EXERCISE 1: According to the Peace March passage, when was the first Peace March organized?
EXERCISE 2: Recast the paragraph of the Peace March passage that begins "Opposition media and politicians have ridiculed" as a short bulleted list that keeps its main facts.
EXERCISE 3: Pick up the Peace March passage after its final sentence and continue it in the same formal register.

A pro-government columnist claims that the pro-opposition media is distorting the message of Peace March organizers, because their planned rally is not about the expansion of the Paks Nuclear plant but about support for the government and a foreign policy that looks for balance between the great regional powers.

Opposition media and politicians have ridiculed the organizers of the pro-government rallies called ’Peace Marches’ for their planned demonstration in favour of the Russian-Hungarian pact (see BudaPost January 27). The first Peace March was organized in early 2012 in response to a large anti-government demonstration in January of that year. (See BudaPost January 24, 2012).

Excerpts from a dataset:
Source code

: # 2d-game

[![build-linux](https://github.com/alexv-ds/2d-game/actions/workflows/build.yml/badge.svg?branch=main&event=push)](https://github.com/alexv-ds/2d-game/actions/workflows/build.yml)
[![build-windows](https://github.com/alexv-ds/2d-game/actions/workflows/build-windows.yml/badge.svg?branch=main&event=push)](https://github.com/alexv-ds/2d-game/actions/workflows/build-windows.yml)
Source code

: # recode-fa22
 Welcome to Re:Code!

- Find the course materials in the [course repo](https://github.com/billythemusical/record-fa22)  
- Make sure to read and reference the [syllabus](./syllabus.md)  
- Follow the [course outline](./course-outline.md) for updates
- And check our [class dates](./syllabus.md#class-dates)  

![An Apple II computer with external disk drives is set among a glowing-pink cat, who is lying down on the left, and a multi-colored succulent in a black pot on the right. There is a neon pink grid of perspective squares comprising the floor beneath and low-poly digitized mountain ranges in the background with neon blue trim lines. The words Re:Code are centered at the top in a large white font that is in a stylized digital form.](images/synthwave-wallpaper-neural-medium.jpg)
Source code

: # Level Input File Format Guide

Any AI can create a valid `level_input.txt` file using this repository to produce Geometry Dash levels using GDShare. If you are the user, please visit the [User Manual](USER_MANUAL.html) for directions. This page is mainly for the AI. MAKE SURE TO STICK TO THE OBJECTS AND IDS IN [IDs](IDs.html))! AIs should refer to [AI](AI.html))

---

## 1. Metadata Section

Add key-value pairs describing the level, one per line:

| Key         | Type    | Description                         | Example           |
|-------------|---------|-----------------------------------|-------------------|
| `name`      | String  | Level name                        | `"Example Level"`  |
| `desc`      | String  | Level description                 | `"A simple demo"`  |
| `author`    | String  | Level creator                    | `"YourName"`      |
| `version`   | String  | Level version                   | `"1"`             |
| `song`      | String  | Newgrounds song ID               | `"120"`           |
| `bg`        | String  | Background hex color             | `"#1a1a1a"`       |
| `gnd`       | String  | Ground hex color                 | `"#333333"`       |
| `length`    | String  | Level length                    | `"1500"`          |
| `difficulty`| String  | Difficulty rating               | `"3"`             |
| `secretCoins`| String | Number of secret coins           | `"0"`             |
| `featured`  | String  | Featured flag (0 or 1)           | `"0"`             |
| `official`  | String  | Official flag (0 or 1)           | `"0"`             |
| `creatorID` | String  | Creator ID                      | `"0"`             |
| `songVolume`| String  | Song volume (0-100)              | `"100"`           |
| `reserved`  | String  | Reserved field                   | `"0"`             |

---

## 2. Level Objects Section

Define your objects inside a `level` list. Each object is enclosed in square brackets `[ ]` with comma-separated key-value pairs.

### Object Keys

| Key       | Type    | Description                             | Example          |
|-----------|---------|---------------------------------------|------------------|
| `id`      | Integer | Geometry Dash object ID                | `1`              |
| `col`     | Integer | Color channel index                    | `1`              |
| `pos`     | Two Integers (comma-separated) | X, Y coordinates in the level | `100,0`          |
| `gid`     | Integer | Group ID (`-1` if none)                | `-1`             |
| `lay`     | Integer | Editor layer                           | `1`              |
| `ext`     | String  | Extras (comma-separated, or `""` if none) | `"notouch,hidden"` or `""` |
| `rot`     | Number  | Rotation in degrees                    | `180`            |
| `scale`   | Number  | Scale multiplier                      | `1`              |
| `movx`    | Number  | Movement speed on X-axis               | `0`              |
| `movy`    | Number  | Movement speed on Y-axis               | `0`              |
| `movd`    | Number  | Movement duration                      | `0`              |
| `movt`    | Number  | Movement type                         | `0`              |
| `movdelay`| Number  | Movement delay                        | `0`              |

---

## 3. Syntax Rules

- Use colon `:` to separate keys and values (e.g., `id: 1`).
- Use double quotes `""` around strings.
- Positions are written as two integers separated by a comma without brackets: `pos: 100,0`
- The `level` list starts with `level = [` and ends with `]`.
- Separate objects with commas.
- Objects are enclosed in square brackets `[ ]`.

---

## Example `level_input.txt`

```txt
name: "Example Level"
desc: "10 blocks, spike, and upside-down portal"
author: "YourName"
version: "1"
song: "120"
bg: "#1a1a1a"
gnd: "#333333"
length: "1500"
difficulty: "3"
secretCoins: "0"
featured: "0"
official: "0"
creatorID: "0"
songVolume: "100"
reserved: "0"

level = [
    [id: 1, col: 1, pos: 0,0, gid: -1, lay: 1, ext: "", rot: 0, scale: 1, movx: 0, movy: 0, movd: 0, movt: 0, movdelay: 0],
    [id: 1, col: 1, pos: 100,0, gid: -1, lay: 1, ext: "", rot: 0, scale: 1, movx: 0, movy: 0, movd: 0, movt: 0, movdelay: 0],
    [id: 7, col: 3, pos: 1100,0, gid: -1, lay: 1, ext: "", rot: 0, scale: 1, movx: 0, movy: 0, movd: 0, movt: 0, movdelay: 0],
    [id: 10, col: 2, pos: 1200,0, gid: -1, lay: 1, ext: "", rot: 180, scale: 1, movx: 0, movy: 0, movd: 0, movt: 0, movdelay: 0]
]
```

WRITTEN REPLY 1: It was organized in early 2012.

WRITTEN REPLY 2:
- Opposition media and politicians have ridiculed the organizers of the pro-government "Peace Marches."
- The ridicule concerns their planned demonstration in favour of the Russian-Hungarian pact.
- The first Peace March was organized in early 2012.
- It answered a large anti-government demonstration held in January of that year.

WRITTEN REPLY 3:
Tamás Fricz, one of the organizers of the pro-government rallies, refutes the opposition charges in his column for Magyar Nemzet. The rally, scheduled for March (just before the general elections) “is not a love letter to Russia” but a statement of support for the government, he argues. He dismisses the opposition demand to submit the Paks expansion to public debate and a referendum as unreasonable, on the grounds that any elected government can legitimately decide on a large infrastructural investment. He also deems the “attacks” by the opposition hypocritical, as the last two left-wing prime ministers, Gyurcsány and Bajnai were both in favour of a Russian-designed expansion of the Paks nuclear power plant, he claims. He also believes that the leaders of the opposition overlook the fact the objective is to strike a balance between regional powers to safeguard Hungary’s independence. Fricz also thinks the terms are favourable with the large Russian loan, and if there are questions concerning the viability of the project, “who has ever seen a large infrastructural project where costs and returns could be precisely calculated in advance?” All in all, he says, what Peace March organizers want to support is not an infrastructural investment but a government “that protects values important to civil society, such as national sovereignty, civic rights, democracy and the public good”.